# Second Principle of Finite Induction

## Theorem

Let $S \subseteq \Z$ be a subset of the integers.

Let $n_0 \in \Z$ be given.

Suppose that:

$(1): \quad n_0 \in S$
$(2): \quad \forall n \ge n_0: \paren {\forall k: n_0 \le k \le n \implies k \in S} \implies n + 1 \in S$

Then:

$\forall n \ge n_0: n \in S$

The second principle of finite induction is usually stated and demonstrated for $n_0$ being either $0$ or $1$.

This is often dependent upon whether the analysis of the fundamentals of mathematical logic are zero-based or one-based.

### Zero-Based

Let $S \subseteq \N$ be a subset of the natural numbers.

Suppose that:

$(1): \quad 0 \in S$
$(2): \quad \forall n \in \N: \paren {\forall k: 0 \le k \le n \implies k \in S} \implies n + 1 \in S$

Then:

$S = \N$

### One-Based

Let $S \subseteq \N_{>0}$ be a subset of the $1$-based natural numbers.

Suppose that:

$(1): \quad 1 \in S$
$(2): \quad \forall n \in \N_{>0}: \paren {\forall k: 1 \le k \le n \implies k \in S} \implies n + 1 \in S$

Then:

$S = \N_{>0}$

## Proof

Define $T$ as:

$T = \set {n \in \Z : \forall k: n_0 \le k \le n: k \in S}$

Since $n \le n$, it follows that $T \subseteq S$.

Therefore, it will suffice to show that:

$\forall n \ge n_0: n \in T$

Firstly, we have that $n_0 \in T$ if and only if the following condition holds:

$\forall k: n_0 \le k \le n_0 \implies k \in S$

Since $n_0 \in S$, it thus follows that $n_0 \in T$.

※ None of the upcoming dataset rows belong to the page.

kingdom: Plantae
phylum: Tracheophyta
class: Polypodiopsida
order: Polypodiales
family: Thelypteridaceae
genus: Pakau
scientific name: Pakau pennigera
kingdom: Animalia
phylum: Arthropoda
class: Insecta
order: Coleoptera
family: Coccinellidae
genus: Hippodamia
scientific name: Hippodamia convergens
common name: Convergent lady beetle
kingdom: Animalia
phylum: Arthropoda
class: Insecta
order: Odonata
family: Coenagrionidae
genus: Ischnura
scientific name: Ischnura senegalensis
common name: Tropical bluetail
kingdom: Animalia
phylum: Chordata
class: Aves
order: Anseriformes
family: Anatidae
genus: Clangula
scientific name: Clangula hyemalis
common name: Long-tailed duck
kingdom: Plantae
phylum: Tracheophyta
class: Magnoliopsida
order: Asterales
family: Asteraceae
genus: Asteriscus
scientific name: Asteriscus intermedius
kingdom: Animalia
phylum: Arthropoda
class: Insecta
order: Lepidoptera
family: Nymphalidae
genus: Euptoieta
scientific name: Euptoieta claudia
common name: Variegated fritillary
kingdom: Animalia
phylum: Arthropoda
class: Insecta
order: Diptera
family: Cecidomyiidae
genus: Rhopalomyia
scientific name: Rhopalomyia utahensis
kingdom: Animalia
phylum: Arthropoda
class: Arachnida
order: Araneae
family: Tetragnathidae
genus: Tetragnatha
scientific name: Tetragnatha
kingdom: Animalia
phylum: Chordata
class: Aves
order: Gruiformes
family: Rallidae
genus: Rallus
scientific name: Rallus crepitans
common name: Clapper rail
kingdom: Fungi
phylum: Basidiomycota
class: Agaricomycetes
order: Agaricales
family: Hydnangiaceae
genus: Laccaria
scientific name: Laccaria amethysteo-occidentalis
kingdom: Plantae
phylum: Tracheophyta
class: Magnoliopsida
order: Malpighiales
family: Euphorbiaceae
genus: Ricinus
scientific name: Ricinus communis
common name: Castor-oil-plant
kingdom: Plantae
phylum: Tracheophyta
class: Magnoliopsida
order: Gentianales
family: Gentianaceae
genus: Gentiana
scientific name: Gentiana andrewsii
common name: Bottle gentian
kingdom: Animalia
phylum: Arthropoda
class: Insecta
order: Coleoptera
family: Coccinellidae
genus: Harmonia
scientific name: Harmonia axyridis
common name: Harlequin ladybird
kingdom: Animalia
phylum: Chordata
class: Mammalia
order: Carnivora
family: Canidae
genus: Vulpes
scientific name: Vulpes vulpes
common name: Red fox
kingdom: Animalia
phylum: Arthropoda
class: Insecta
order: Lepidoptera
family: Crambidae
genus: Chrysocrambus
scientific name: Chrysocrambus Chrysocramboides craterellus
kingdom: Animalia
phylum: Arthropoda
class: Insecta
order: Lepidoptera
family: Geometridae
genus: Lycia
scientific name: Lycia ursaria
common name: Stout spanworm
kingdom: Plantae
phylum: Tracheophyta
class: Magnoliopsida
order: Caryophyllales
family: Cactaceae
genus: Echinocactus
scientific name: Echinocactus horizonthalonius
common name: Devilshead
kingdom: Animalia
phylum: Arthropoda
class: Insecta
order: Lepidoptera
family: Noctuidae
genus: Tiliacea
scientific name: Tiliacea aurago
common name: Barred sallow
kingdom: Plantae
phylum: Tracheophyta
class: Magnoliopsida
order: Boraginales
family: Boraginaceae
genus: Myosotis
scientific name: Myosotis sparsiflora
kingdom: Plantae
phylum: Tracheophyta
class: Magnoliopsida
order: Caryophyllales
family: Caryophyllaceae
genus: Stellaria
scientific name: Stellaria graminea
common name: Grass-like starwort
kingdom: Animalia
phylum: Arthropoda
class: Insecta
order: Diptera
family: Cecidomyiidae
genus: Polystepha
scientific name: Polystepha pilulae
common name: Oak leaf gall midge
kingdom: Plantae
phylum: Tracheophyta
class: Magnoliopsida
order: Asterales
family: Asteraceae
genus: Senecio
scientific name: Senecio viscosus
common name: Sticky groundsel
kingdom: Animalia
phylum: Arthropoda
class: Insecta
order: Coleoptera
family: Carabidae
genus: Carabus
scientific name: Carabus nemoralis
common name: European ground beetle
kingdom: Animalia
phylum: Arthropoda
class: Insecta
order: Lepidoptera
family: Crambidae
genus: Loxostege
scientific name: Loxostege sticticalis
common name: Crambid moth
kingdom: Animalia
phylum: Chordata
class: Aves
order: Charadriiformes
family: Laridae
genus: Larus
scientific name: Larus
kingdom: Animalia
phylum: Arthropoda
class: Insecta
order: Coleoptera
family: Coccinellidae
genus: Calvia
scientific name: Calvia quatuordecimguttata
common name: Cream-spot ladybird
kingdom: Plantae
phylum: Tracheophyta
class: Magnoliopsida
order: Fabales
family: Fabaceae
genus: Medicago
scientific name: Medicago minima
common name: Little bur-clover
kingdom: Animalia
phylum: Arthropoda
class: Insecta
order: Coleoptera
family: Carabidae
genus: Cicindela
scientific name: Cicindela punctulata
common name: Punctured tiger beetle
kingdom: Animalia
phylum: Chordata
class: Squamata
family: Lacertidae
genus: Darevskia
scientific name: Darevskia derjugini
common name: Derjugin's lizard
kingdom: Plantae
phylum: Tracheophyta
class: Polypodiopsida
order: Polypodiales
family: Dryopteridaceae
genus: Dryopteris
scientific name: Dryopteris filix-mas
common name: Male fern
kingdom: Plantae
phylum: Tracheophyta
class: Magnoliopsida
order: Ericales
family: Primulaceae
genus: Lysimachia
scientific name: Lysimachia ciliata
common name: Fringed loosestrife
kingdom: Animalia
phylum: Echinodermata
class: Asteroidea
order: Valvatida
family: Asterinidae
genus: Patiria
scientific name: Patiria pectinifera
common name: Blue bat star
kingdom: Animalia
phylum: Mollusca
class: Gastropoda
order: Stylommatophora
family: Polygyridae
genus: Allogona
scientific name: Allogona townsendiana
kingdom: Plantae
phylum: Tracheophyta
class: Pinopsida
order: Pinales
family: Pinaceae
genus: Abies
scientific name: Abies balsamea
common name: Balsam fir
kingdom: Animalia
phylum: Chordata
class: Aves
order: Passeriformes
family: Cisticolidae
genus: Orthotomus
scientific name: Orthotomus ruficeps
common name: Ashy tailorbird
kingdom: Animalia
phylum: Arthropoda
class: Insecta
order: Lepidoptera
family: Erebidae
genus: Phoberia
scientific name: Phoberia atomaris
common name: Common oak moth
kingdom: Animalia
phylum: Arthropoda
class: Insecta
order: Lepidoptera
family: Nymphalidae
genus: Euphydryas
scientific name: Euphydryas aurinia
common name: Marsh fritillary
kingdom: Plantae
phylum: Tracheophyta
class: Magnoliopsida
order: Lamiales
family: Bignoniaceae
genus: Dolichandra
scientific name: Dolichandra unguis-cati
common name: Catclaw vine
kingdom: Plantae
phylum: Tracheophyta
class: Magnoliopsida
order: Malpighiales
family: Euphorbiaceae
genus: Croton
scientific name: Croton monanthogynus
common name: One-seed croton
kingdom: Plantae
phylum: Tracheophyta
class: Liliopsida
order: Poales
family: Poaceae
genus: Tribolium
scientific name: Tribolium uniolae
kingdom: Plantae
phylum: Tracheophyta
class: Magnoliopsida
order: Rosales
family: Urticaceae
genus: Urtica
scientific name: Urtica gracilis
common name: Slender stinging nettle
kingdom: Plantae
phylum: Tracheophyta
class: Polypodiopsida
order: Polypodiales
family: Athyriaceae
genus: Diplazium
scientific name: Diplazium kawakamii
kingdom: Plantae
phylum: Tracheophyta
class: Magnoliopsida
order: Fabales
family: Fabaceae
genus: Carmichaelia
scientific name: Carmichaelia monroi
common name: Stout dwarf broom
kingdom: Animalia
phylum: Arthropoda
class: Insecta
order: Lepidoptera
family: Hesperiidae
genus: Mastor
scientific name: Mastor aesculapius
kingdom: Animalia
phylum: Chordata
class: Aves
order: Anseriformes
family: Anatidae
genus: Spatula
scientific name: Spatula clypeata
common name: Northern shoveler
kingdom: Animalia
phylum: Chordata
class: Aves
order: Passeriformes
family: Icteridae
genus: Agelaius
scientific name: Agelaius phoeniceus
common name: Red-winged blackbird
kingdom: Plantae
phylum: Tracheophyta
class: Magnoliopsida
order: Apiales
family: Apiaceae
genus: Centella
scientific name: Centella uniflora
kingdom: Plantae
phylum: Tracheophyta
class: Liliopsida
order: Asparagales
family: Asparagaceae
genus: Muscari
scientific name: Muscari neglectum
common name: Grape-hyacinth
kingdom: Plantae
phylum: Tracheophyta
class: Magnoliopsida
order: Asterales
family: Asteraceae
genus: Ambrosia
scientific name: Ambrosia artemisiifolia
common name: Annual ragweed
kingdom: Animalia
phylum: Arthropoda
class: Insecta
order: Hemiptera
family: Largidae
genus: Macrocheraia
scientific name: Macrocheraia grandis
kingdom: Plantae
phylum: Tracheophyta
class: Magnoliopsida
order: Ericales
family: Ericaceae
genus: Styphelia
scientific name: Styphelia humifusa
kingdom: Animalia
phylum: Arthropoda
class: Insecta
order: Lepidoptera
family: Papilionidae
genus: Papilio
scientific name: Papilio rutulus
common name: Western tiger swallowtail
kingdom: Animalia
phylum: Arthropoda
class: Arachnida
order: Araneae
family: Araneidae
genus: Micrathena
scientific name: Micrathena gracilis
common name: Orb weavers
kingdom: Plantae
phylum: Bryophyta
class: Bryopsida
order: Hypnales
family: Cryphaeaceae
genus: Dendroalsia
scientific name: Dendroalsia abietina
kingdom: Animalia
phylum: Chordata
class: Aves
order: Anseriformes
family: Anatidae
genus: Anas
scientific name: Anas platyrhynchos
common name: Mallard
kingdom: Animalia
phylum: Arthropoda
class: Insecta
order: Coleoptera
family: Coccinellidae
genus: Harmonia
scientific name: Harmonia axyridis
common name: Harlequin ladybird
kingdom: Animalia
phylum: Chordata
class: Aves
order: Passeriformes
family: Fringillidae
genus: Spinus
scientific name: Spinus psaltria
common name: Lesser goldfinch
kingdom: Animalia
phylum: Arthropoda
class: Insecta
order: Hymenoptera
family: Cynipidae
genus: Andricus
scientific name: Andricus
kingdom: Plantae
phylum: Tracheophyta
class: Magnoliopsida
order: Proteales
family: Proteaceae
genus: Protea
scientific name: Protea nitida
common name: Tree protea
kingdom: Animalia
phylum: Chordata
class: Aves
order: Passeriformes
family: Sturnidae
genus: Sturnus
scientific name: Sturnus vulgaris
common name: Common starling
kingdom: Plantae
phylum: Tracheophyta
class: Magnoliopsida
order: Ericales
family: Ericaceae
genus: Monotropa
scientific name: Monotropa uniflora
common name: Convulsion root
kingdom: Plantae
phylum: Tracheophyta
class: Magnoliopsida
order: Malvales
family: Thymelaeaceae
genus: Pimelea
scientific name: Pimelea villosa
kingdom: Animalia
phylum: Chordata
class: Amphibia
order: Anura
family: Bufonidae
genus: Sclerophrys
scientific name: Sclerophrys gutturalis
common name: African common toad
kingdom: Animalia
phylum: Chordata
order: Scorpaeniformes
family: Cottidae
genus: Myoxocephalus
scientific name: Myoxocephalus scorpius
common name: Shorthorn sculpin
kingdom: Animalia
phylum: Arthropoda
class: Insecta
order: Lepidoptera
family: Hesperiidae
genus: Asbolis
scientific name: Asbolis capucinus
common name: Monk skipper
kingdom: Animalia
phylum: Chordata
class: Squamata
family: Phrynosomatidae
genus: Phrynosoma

Now suppose that $n \in T$; that is:

$\forall k: n_0 \le k \le n \implies k \in S$

By $(2)$, this implies:

$n + 1 \in S$

Thus, we have:

$\forall k: n_0 \le k \le n + 1 \implies k \in S$

Therefore, $n + 1 \in T$.

Hence, by the Principle of Finite Induction:

$\forall n \ge n_0: n \in T$

as desired.

$\blacksquare$

## Terminology

### Basis for the Induction

The step that shows that the integer $n_0$ is an element of $S$ is called the basis for the induction.

### Induction Hypothesis

The assumption that $\forall k: n_0 \le k \le n: k \in S$ for some $n \in \Z$ is the induction hypothesis.

### Induction Step

The step which shows that $n + 1 \in S$ follows from the assumption that $k \in S$ for all values of $k$ between $n_0$ and $n$ is called the induction step.

## Also known as

Some sources refer to the Second Principle of Finite Induction as the Second Principle of Mathematical Induction, and gloss over the differences between the two proof techniques if they discuss them both at all.

Hence the word finite may well not appear in the various published expositions of this technique.

The Second Principle of Finite Induction is also known as the Principle of Complete (Finite) Induction.

Both terms are used on $\mathsf{Pr} \infty \mathsf{fWiki}$.

The abbreviations PCI or PCFI can sometimes be seen.

Some sources call it the Principle of Strong (Finite) Induction.

Such sources may similarly refer to the (First) Principle of Finite Induction as the Principle of Weak (Finite) Induction.

These names are misleading, as both principles are equivalent, and so neither is weaker or stronger than the other.

The process of demonstrating a proof by means of the Second Principle of Finite Induction is often referred to as Proof by Complete (Finite) Induction.

## Also see

• Results about Proofs by Induction can be found here.

## Algorithmic Proof Procedure

The Second Principle of Mathematical Induction can be implemented as an algorithm as follows.

Let $\map P n$ be a propositional function depending on $n \in \N$.

Let it be established that:

$\text{(a)}: \quad \map P 1$ is true
$\text{(b)}: \quad$ If all of $\map P 1, \map P 2, \ldots, \map P k$ are true, then $\map P {k + 1}$ is true.

Then the following algorithm provides a proof of $\map P k$ for all $n \in \N$:

$\mathbf 1:$ Prove $\map P 1$.
Set $k \gets 1$ and prove $\map P 1$ according to $\text{(a)}$.
$\mathbf 2:$ Is $k = n$?.
If $k = n$ then terminate. The required proof has been output.
$\mathbf 3:$ Prove $\map P {k + 1}$.
According to $\text{(b)}$, output a proof that if all of $\map P 1, \map P 2, \ldots, \map P k$ are true, then $\map P {k + 1}$ is true.
$\mathbf 4:$ Increase $k$.
$k \gets k + 1$ and to to step $\mathbf 2$.